“My first memory has always been of me and my mom on a cold grey day down at some beach in Washington, along the Puget sound somewhere near Seattle. I would be around two or three years old and we’re with a friend of mine from the neighborhood and his mom. Walking around among the driftwood looking for crabs. Even now, I can remember the smell and temperature of the air, the feeling of the sand and the swaying tall grass I can even remember looking over at my friend and how his face looked when he smiled back at me Another memory that I’ll sometimes recall as my first memory is dressing up in the dead of winter as Jack London with tennis rackets on my feet and wearing my dad’s hiking pack, in the middle of summer after seeing Disney’s (terrible) version of White Fang. or There’s the memory of stealing my neighbor’s big wheel and riding it halfway down the block before getting caught and having to turn around defeated, or of wearing a fireman’s outfit while washing my parent’s car, or eating an orange popsicle from the ice cream truck.

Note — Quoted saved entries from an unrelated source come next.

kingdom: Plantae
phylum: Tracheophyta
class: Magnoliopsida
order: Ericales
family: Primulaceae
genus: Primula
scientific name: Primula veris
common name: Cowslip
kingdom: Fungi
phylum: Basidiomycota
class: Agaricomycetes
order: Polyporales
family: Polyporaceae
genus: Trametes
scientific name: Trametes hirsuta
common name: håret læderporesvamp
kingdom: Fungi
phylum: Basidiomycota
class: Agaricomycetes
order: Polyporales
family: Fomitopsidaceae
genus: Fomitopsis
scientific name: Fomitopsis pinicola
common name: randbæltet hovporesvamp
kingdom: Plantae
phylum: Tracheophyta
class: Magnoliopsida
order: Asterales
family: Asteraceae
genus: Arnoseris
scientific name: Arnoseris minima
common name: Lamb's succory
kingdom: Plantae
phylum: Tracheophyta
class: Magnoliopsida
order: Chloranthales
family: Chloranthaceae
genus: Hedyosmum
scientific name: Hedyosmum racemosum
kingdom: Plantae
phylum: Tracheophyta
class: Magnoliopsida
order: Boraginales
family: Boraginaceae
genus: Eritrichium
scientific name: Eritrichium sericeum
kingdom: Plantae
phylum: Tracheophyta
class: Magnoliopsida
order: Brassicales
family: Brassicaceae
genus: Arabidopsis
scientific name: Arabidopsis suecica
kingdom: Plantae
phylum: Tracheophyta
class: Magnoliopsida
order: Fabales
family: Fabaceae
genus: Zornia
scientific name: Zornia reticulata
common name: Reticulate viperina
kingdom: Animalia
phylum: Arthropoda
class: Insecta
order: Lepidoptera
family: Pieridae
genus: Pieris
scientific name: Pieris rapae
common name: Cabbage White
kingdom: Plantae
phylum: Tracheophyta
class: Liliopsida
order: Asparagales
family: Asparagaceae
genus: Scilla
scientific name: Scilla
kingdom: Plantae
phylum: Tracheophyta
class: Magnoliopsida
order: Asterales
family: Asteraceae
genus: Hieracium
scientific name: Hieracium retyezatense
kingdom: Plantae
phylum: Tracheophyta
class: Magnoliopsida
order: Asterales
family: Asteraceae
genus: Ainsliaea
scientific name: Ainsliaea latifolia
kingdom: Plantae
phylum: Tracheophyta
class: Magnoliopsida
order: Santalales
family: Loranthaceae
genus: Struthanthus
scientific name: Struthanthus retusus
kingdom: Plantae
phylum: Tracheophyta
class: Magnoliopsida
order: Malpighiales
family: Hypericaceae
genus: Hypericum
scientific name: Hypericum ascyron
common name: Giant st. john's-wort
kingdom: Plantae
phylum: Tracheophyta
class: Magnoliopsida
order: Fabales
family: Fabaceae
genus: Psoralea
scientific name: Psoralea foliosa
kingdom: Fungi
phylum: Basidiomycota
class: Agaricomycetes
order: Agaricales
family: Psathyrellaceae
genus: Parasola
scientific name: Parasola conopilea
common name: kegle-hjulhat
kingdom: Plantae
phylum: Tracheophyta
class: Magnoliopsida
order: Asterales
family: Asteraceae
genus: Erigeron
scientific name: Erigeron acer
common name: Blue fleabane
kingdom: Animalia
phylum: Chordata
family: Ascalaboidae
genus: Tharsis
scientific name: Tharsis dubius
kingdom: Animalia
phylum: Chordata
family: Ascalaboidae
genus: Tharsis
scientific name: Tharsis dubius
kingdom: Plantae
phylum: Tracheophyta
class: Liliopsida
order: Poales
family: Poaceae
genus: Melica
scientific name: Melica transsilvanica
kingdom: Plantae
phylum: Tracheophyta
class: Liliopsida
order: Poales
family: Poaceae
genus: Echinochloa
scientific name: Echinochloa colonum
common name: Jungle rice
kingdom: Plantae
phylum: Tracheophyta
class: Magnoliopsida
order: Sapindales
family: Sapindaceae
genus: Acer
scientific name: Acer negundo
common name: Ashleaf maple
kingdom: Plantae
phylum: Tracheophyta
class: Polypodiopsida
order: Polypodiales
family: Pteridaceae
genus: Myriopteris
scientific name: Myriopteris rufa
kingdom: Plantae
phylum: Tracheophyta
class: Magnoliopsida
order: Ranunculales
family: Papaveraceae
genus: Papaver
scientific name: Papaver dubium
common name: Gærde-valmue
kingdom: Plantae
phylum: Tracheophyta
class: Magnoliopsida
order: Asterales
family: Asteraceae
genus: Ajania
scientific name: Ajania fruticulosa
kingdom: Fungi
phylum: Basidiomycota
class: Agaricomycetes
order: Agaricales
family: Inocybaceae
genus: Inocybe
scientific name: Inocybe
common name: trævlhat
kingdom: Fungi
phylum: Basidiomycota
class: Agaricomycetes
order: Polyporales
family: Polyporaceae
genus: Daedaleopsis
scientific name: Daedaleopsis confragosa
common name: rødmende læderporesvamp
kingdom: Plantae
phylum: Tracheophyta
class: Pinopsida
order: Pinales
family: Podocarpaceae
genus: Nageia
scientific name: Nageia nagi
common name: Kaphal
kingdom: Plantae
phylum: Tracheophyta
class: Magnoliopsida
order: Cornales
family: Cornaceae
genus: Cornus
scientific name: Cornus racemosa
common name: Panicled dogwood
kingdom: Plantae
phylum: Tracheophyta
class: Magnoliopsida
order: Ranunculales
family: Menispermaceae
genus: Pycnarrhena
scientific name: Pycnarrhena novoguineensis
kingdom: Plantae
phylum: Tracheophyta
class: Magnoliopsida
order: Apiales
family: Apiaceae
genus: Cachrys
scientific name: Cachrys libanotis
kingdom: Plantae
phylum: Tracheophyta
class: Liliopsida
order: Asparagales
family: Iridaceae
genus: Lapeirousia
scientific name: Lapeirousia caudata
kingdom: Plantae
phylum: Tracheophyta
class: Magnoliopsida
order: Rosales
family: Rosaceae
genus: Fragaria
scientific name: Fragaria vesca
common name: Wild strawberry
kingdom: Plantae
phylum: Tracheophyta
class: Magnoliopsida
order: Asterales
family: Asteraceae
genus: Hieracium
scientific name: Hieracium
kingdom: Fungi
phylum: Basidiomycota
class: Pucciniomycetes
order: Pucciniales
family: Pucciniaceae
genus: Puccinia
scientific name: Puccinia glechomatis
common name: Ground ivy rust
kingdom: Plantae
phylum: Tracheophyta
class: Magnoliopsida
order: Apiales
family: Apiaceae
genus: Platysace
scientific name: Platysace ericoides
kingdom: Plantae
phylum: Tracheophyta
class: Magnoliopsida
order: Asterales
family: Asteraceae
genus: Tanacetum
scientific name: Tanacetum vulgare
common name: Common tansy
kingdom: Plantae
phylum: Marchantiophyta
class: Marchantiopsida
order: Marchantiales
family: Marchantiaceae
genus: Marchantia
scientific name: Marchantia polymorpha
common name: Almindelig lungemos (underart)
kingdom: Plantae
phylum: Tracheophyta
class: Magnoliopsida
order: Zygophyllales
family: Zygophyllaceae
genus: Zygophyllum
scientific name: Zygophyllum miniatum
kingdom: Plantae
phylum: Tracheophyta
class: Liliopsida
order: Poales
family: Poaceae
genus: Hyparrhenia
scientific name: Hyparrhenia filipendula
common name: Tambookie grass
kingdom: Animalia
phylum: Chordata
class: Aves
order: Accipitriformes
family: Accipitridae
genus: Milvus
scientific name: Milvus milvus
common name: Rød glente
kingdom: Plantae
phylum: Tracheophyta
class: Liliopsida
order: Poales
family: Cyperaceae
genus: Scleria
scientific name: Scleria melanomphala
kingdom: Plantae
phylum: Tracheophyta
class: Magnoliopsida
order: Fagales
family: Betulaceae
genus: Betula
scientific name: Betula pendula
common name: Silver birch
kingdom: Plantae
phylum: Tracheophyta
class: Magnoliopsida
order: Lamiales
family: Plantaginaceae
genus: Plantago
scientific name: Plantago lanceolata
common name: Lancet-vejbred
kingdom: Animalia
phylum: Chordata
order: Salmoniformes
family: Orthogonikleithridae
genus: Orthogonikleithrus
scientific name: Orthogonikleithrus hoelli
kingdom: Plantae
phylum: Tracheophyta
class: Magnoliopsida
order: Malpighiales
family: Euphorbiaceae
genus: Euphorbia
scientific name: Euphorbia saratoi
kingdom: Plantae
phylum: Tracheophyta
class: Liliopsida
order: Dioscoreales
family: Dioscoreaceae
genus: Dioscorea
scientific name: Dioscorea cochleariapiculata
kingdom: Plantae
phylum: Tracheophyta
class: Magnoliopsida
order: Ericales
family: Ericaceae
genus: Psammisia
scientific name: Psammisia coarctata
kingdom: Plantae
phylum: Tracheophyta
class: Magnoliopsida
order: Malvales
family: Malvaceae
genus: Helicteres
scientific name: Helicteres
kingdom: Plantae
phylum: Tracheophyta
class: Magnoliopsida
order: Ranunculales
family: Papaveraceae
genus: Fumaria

These are and have always been some of my most distinct and persistent memories of childhood, so i came as a disappointment to me when one day as a teenager I opened up a photo album and found pictures of each and every one of those memories. I didn’t have a single memory that didn’t belong to or somehow grow from pictures my parents had taken of me when I was growing up even the scenes I remember so clearly in my head are from the same angles as those photographs and I don’t really know what to to make of it. I’m going to guess that I’d seen all theses photographs at some point, forgotten they were just photographs and over time made them into my most tangible memories. That’s scary to me in a way.”
Warren Gamaliel Bancroft Winnipeg Harding
April 6th, 2008
When I first read that, my thoughts immediately turned to my childhood. My first real “distinct” memory being my third birthday. We gathered around the glass-topped octogon table in the lounge room in the morning. My first tricycle, pink with white foam or rubber wheels, was my gift. It was small and light enough that it was sat upon the table.
Before that, vague moments exist. Snippets of a holiday to Perth when I was 2 and a half. Burning my arm on a hot iron at 18 months. Sitting in a green shell pool in the side garden by the carport at less than a year old. I am not even sure if those memories are real, or if they have been ingrained into me through photos and retellings over the years. Particularly my burn. I can picture the event from start to finish, from pulling the cord from the ironing board, to being thrown screaming into a bath with running cold water. My mum half dressed for work. I believe that it all stems from being told the story dozens of times over.
Yet these moments still feel a part of my history as real and tangible as what I ate for breakfast this morning. They might be insignificant in the grand scheme of who I am, but they still feel real. Our memories are biased, self-serving and at worst, completely false in some cases. Our memories lie to us every day.
If we try hard enough, and look back long enough, our history changes and distorts itself depending on our later needs and experiences. Stare at a photograph long enough, and it can be whatever you want it to be.
The camera never lies is a lie unto itself. So long as the human memory is fallible the camera creates its own truth, to be reinterpreted countless times over.